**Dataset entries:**
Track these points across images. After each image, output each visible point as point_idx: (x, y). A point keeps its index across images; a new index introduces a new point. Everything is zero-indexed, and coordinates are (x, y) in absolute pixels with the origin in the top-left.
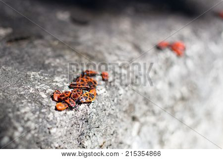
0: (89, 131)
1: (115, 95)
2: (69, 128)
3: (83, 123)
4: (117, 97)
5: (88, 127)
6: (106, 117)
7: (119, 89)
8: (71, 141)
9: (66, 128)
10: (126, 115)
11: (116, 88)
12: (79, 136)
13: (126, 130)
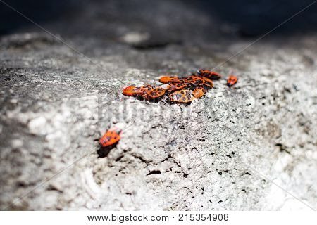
0: (185, 142)
1: (240, 104)
2: (147, 129)
3: (174, 128)
4: (242, 106)
5: (184, 136)
6: (218, 129)
7: (247, 98)
8: (152, 147)
9: (142, 127)
10: (261, 137)
11: (243, 95)
12: (168, 144)
13: (260, 156)
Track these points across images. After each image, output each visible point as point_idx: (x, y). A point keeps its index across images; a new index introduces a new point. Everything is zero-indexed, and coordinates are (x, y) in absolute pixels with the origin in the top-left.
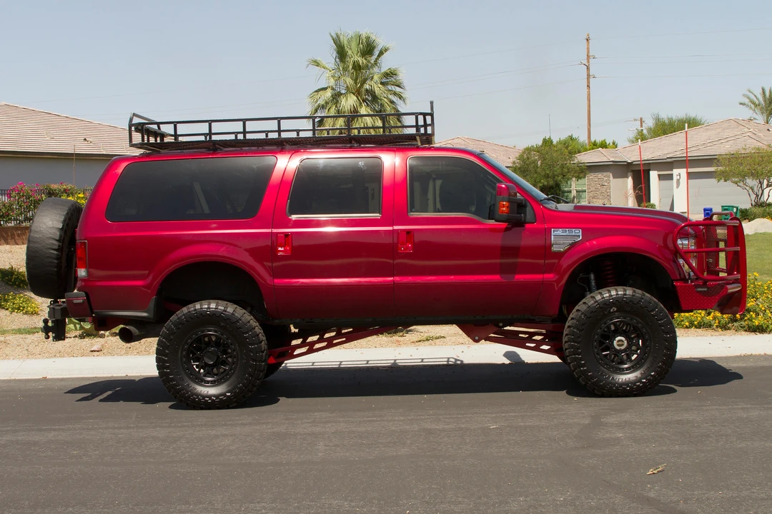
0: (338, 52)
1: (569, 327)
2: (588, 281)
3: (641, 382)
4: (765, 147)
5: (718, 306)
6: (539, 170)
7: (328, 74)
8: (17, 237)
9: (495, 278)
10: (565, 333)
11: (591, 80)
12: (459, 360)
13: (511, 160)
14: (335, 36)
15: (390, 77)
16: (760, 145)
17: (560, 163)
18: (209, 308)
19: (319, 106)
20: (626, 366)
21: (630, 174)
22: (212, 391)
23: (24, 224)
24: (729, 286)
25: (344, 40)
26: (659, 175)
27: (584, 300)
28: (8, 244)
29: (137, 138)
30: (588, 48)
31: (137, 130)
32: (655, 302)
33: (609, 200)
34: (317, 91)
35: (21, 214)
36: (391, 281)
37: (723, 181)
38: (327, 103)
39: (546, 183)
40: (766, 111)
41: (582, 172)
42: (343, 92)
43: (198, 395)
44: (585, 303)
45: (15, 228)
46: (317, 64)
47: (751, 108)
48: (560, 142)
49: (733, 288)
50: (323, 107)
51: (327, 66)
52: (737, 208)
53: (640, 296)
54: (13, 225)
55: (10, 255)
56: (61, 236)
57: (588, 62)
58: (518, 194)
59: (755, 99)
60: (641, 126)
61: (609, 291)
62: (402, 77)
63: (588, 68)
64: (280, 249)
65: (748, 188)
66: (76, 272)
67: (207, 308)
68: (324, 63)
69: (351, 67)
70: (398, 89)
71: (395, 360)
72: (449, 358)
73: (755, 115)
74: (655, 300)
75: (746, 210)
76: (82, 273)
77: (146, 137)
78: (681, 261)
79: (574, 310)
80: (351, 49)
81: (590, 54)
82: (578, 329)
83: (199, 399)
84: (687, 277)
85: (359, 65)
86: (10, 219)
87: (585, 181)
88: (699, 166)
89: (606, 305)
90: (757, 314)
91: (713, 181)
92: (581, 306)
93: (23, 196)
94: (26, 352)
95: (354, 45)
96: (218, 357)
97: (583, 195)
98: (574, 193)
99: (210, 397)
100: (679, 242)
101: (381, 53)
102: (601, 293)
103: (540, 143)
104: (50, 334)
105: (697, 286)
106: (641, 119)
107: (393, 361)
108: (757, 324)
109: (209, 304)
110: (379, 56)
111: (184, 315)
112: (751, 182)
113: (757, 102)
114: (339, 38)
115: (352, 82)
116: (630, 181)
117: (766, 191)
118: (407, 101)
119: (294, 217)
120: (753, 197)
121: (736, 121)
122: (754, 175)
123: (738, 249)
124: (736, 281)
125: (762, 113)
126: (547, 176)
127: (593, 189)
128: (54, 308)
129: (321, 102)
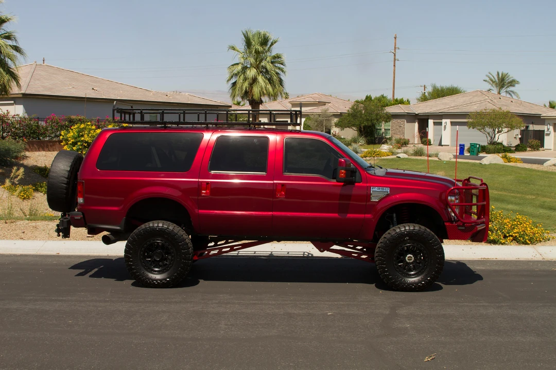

**WORK INSTRUCTIONS:**
Give the data back exactly, omitting all pictures.

**RESULT OF THIS EXERCISE:**
Track these points across images. After each image, output each visible point as point_idx: (x, y). A point keeps its index across images; a new index introduces a new point. Everything is zero-indexed, and coordinates are (x, y) in absolute pixels with the origin in the top-left.
0: (89, 131)
1: (115, 95)
2: (69, 128)
3: (83, 123)
4: (117, 97)
5: (88, 127)
6: (106, 117)
7: (119, 89)
8: (71, 141)
9: (66, 128)
10: (126, 115)
11: (116, 88)
12: (79, 136)
13: (126, 130)
0: (185, 142)
1: (240, 104)
2: (147, 129)
3: (174, 128)
4: (242, 106)
5: (184, 136)
6: (218, 129)
7: (247, 98)
8: (152, 147)
9: (142, 127)
10: (261, 137)
11: (243, 95)
12: (168, 144)
13: (260, 156)
Track these points across images. After each image, output each visible point as point_idx: (x, y). A point keeps its index across images; a new index introduces a new point. Everything is zero-indexed, and coordinates are (x, y) in absolute pixels with the origin in the top-left.
0: (338, 52)
1: (569, 327)
2: (588, 281)
3: (641, 382)
4: (765, 147)
5: (718, 306)
6: (539, 170)
7: (328, 74)
8: (17, 237)
9: (495, 278)
10: (565, 333)
11: (591, 80)
12: (459, 360)
13: (511, 160)
14: (335, 36)
15: (390, 77)
16: (760, 145)
17: (560, 163)
18: (209, 308)
19: (319, 106)
20: (626, 366)
21: (630, 174)
22: (212, 391)
23: (24, 224)
24: (729, 286)
25: (344, 40)
26: (659, 175)
27: (584, 300)
28: (8, 244)
29: (137, 138)
30: (588, 48)
31: (137, 130)
32: (655, 302)
33: (609, 200)
34: (317, 91)
35: (21, 214)
36: (391, 281)
37: (723, 181)
38: (327, 103)
39: (546, 183)
40: (766, 111)
41: (582, 172)
42: (343, 92)
43: (198, 395)
44: (585, 303)
45: (15, 228)
46: (317, 64)
47: (751, 108)
48: (560, 142)
49: (733, 288)
50: (323, 107)
51: (327, 66)
52: (737, 208)
53: (640, 296)
54: (13, 225)
55: (10, 255)
56: (61, 236)
57: (588, 62)
58: (518, 194)
59: (755, 99)
60: (641, 126)
61: (609, 291)
62: (402, 77)
63: (588, 68)
64: (280, 249)
65: (748, 188)
66: (76, 272)
67: (207, 308)
68: (324, 63)
69: (351, 67)
70: (398, 89)
71: (395, 360)
72: (449, 358)
73: (755, 115)
74: (655, 300)
75: (746, 210)
76: (82, 273)
77: (146, 137)
78: (681, 261)
79: (574, 310)
80: (351, 49)
81: (590, 54)
82: (578, 329)
83: (199, 399)
84: (687, 277)
85: (359, 65)
86: (10, 219)
87: (585, 181)
88: (699, 166)
89: (606, 305)
90: (757, 314)
91: (713, 181)
92: (581, 306)
93: (23, 196)
94: (26, 352)
95: (354, 45)
96: (218, 357)
97: (583, 195)
98: (574, 193)
99: (210, 397)
100: (679, 242)
101: (381, 53)
102: (601, 293)
103: (540, 143)
104: (50, 334)
105: (697, 286)
106: (641, 119)
107: (393, 361)
108: (757, 324)
109: (209, 304)
110: (379, 56)
111: (184, 315)
112: (751, 182)
113: (757, 102)
114: (339, 38)
115: (352, 82)
116: (630, 181)
117: (766, 191)
118: (407, 101)
119: (294, 217)
120: (753, 197)
121: (736, 121)
122: (754, 175)
123: (738, 249)
124: (736, 281)
125: (762, 113)
126: (547, 176)
127: (593, 189)
128: (54, 308)
129: (321, 102)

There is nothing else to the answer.